Being a reviewer is a thankless job. I am employed to examine and critique, and yet it is often my credentials and even my personality which somehow becomes the subject of intense scrutiny.
There are several theaters in Tucson, each with a full program of performances. Clearly, not everything is going to be good. Some plays are excellent and others embarrassing while the rest assume graduated positions in between.
The Wildcat has received several letters this year objecting to my theater reviews. This type of response doesn't bother me. Just as I allow actors to occasionally deliver poor performances, I certainly do not exclude myself from the possibility of writing a poor review.
But for some reason people don't think it's enough to simply disagree with my opinions. The letters in large part continue to attack me as an intelligent and qualified writer. The last letter to the editor called me an ineffectual, irresponsible "liar."
This is where the problem surfaces. If someone doesn't like my opinions, they feel they have to prove that they are invalid by proving that I, myself, am also invalid.
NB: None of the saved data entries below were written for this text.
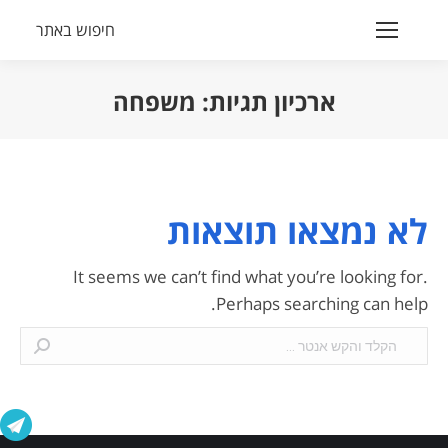
חיפוש באתר
Search:
ארכיון תגיות:
משפחה
הנך נמצא כאן:
לא נמצאו תוצאות
It seems we can’t find what you’re looking for.
Perhaps searching can help.
Search: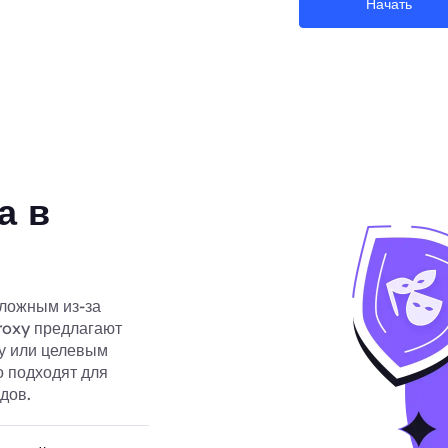
Начать
а в
ложным из-за
roxy предлагают
ку или целевым
о подходят для
дов.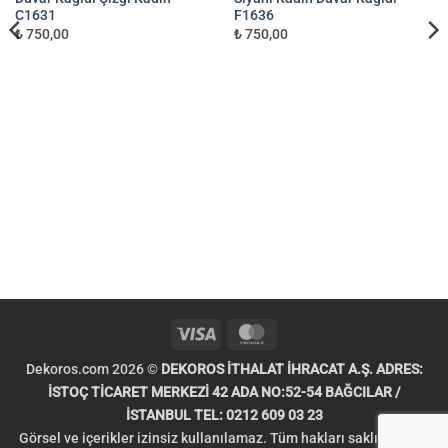
C1631
F1636
₺ 750,00
₺ 750,00
Visa
MasterCard
Dekoros.com 2026 ©
DEKOROS İTHALAT İHRACAT A.Ş. ADRES:
İSTOÇ TİCARET MERKEZİ 42 ADA NO:52-54 BAĞCILAR /
İSTANBUL TEL: 0212 609 03 23
Görsel ve içerikler izinsiz kullanılamaz. Tüm hakları saklıdır. Telif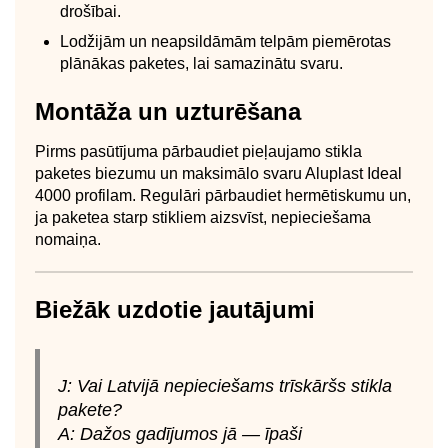
drošībai.
Lodžijām un neapsildāmām telpām piemērotas
plānākas paketes, lai samazinātu svaru.
Montāža un uzturēšana
Pirms pasūtījuma pārbaudiet pieļaujamo stikla
paketes biezumu un maksimālo svaru Aluplast Ideal
4000 profilam. Regulāri pārbaudiet hermētiskumu un,
ja paketea starp stikliem aizsvīst, nepieciešama
nomaiņa.
Biežāk uzdotie jautājumi
J: Vai Latvijā nepieciešams trīskāršs stikla
pakete?
A: Dažos gadījumos jā — īpaši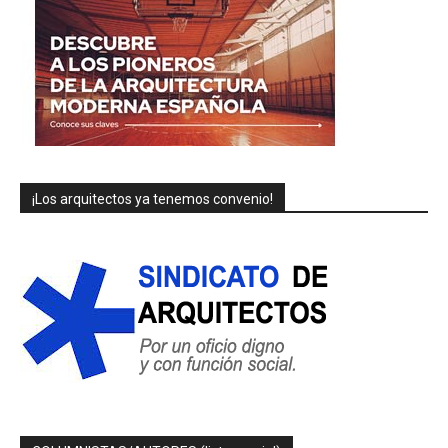
¡Los arquitectos ya tenemos convenio!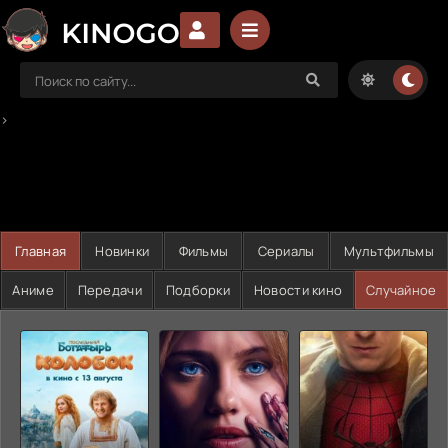
>
Главная
Новинки
Фильмы
Сериалы
Мультфильмы
Аниме
Передачи
Подборки
Новости кино
Случайное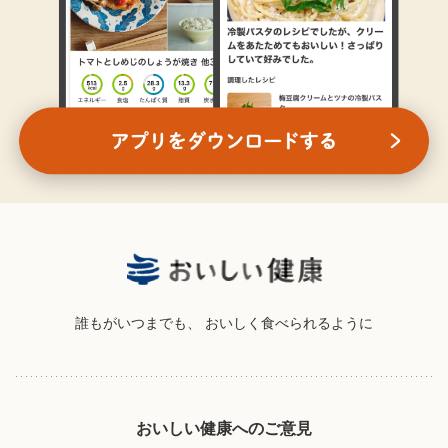
誰もがいつまでも、
おいしく食べられるように
おいしい健康へのご意見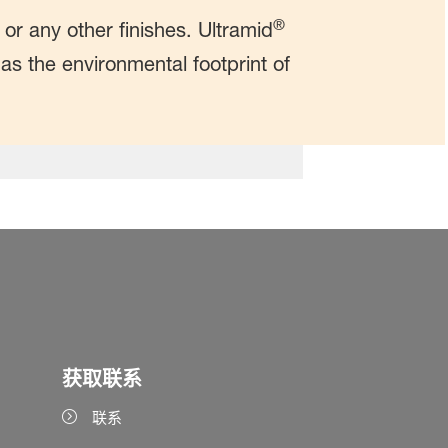
®
or any other finishes. Ultramid
s the environmental footprint of
获取联系
联系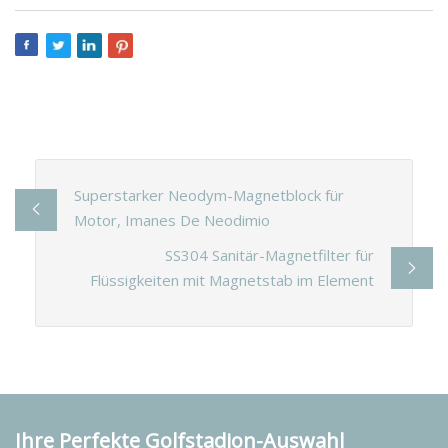
Superstarker Neodym-Magnetblock für
Motor, Imanes De Neodimio
SS304 Sanitär-Magnetfilter für
Flüssigkeiten mit Magnetstab im Element
Ihre Perfekte Golfstadion-Auswahl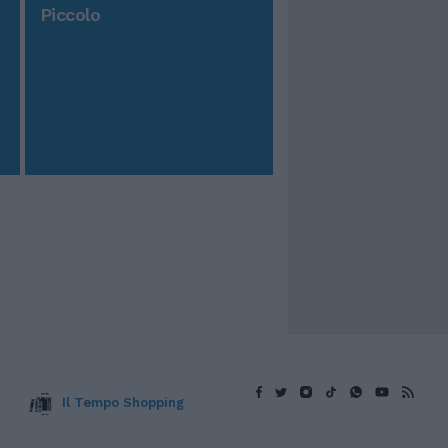
Piccolo
Il Tempo Shopping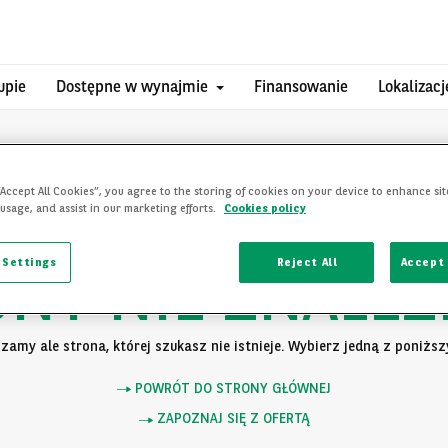
upie
Dostępne w wynajmie
Finansowanie
Lokalizacj
“Accept All Cookies”, you agree to the storing of cookies on your device to enhance sit
 usage, and assist in our marketing efforts.
Cookies policy
 Settings
Reject All
Accept 
ONY NIE ZNALEZ
zamy ale strona, której szukasz nie istnieje. Wybierz jedną z poniższy
POWRÓT DO STRONY GŁÓWNEJ
ZAPOZNAJ SIĘ Z OFERTĄ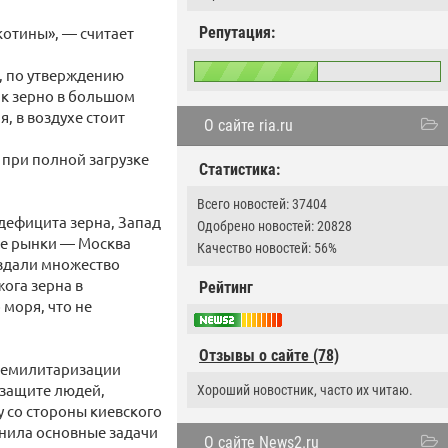
котины», — считает
Репутация:
, по утверждению
ак зерно в большом
, в воздухе стоит
О сайте ria.ru
, при полной загрузке
Статистика:
Всего новостей: 37404
дефицита зерна, Запад
Одобрено новостей: 20828
ые рынки — Москва
Качество новостей: 56%
оздали множество
ога зерна в
Рейтинг
моря, что не
Отзывы о сайте (78)
 демилитаризации
 защите людей,
Хороший новостник, часто их читаю.
 со стороны киевского
нила основные задачи
О сайте News2.ru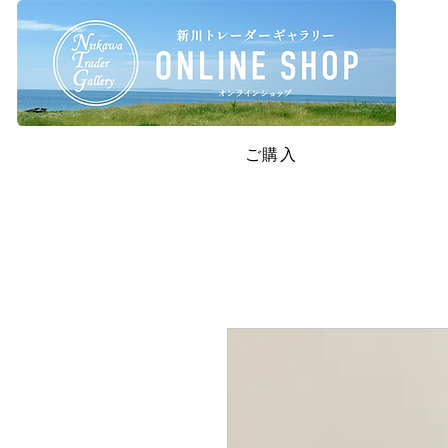
SAFETY RESTRICTIONS IN PLACE: Please read our new policie
ご購入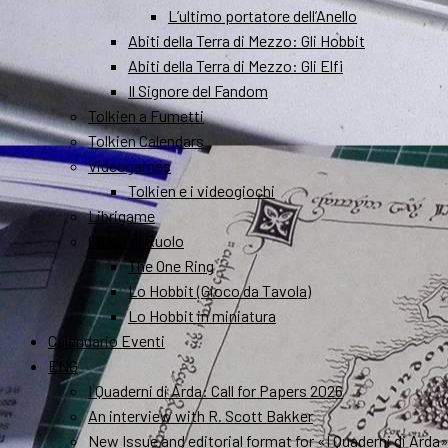
L’ultimo portatore dell’Anello
Abiti della Terra di Mezzo: Gli Hobbit
Abiti della Terra di Mezzo: Gli Elfi
Il Signore del Fandom
Tolkien a Fumetti
Tolkien Calendars
Videogames
Tolkien e i videogiochi
Librigame
Gioco di Ruolo
The One Ring
Lo Hobbit (Gioco da Tavola)
Lo Hobbit in miniatura
Calendario Eventi
ENG
I Quaderni di Arda: Call for Papers 2026
An interview with R. Scott Bakker
New Issue and editorial format for «I Quaderni di Arda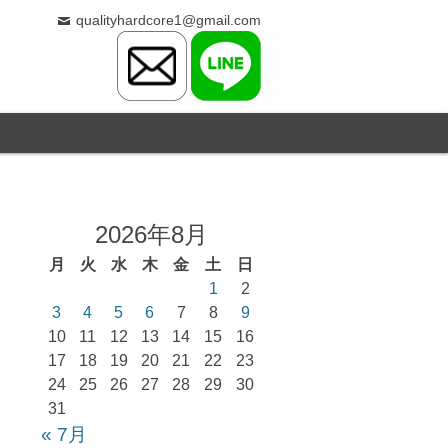
qualityhardcore1@gmail.com
2026年8月
月
火
水
木
金
土
日
1
2
3
4
5
6
7
8
9
10
11
12
13
14
15
16
17
18
19
20
21
22
23
24
25
26
27
28
29
30
31
« 7月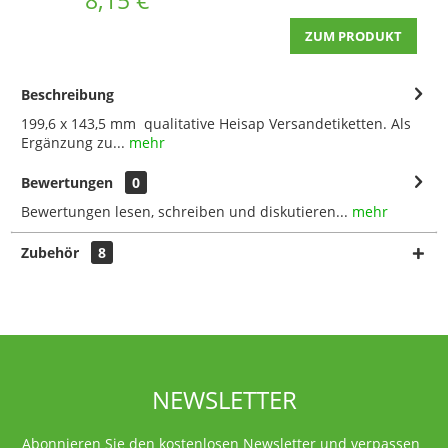
ZUM PRODUKT
Beschreibung
199,6 x 143,5 mm qualitative Heisap Versandetiketten. Als
Ergänzung zu...
mehr
Bewertungen
0
Bewertungen lesen, schreiben und diskutieren...
mehr
Zubehör
8
NEWSLETTER
Abonnieren Sie den kostenlosen Newsletter und verpassen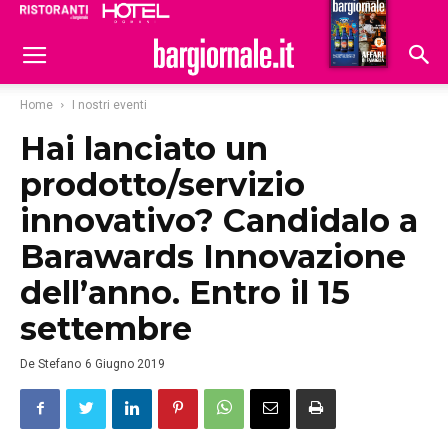
Ristoranti
Hoteldomani
Home
I nostri eventi
Hai lanciato un
prodotto/servizio
innovativo? Candidalo a
Barawards Innovazione
dell’anno. Entro il 15
settembre
De Stefano
6 Giugno 2019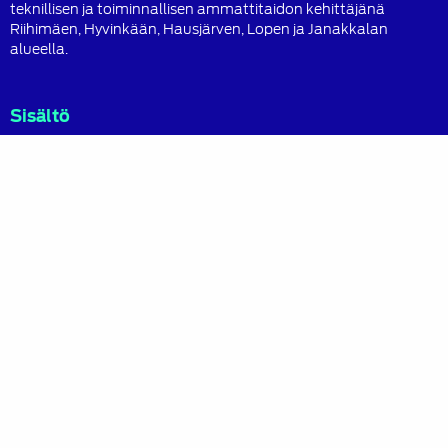
teknillisen ja toiminnallisen ammattitaidon kehittäjänä
Riihimäen, Hyvinkään, Hausjärven, Lopen ja Janakkalan
alueella.
Sisältö
Etusivu
Jäsenille
Kannatusjäsenet
Tietoa yhdistyksestä
Liity jäseneksi
Yhteystiedot
Tapahtumat
Uutiset
Pikalinkit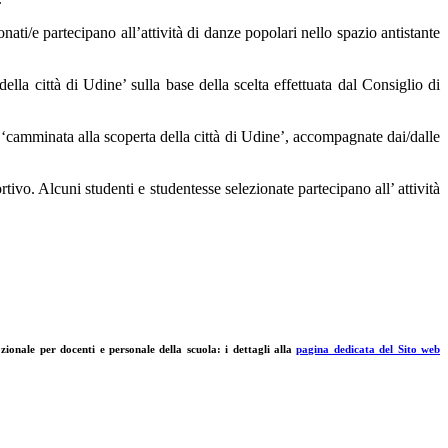
nati/e partecipano all’attività di danze popolari nello spazio antistante
ella città di Udine’ sulla base della scelta effettuata dal Consiglio di
a ‘camminata alla scoperta della città di Udine’, accompagnate dai/dalle
tivo. Alcuni studenti e studentesse selezionate partecipano all’ attività
onale per docenti e personale della scuola: i dettagli alla
pagina dedicata del Sito web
Theater was created for, and is to be appreciated by, the average person. Average means reasonably intelligent and perceptive. It does not mean that everyone who attempts to appreciate theater must be educated in acting, directing or theater arts. If a discipline cannot be criticized unless it has been mastered, then every letter to the editor should be disregarded since not one of the authors holds a journalism degree or any reviewing experience that I am aware of.
My job is to view and respond to a performance as one of these audience members. I am qualified because I am an articulate writer who simply responds to a play.
No matter how modern the lighting techniques or how perfectly balanced the stage, a play is successful only if people enjoy it and pay to come see it. You can argue all you want about artistic brilliance, but if no one wants to see it it doesn't much matter.
Clearly there are brilliant works out there which go publicly unappreciated, or even publicly scorned. The mark of a beautiful creation is not directly connected to the money it makes. But plays are written to be performed. They are performed to be appreciated, and most of us who view them are average people. We value them for the way they manipulate our emotions or how well we identify with a character.
We expect a play to have some sort of universal application or appeal. If it doesn't affect us or convince us of anything, it hasn't been fully successful. Of course the play can have intense personal value to its author. Similarily, the entries I write in my diary each night may not be profoundly literary, but they are very valuable to me. The difference is, I'm not trying to perform my diary entries. I'm not performing them on a stage, placing them before an audience and expecting an agreeable response.
Therefore, I feel perfectly justified in responding to a play as a typical audience member. My intention is never to hurt feelings. When I criticize an actor, it is his performance I am reacting to, not his personality.
I ask people to remember this. When writing a protest to the way I have "cruelly" judged someone's performance, which happens to be his passion and his personal art form, remember that my writing is also my passion and my personal art form. They deserve equal respect.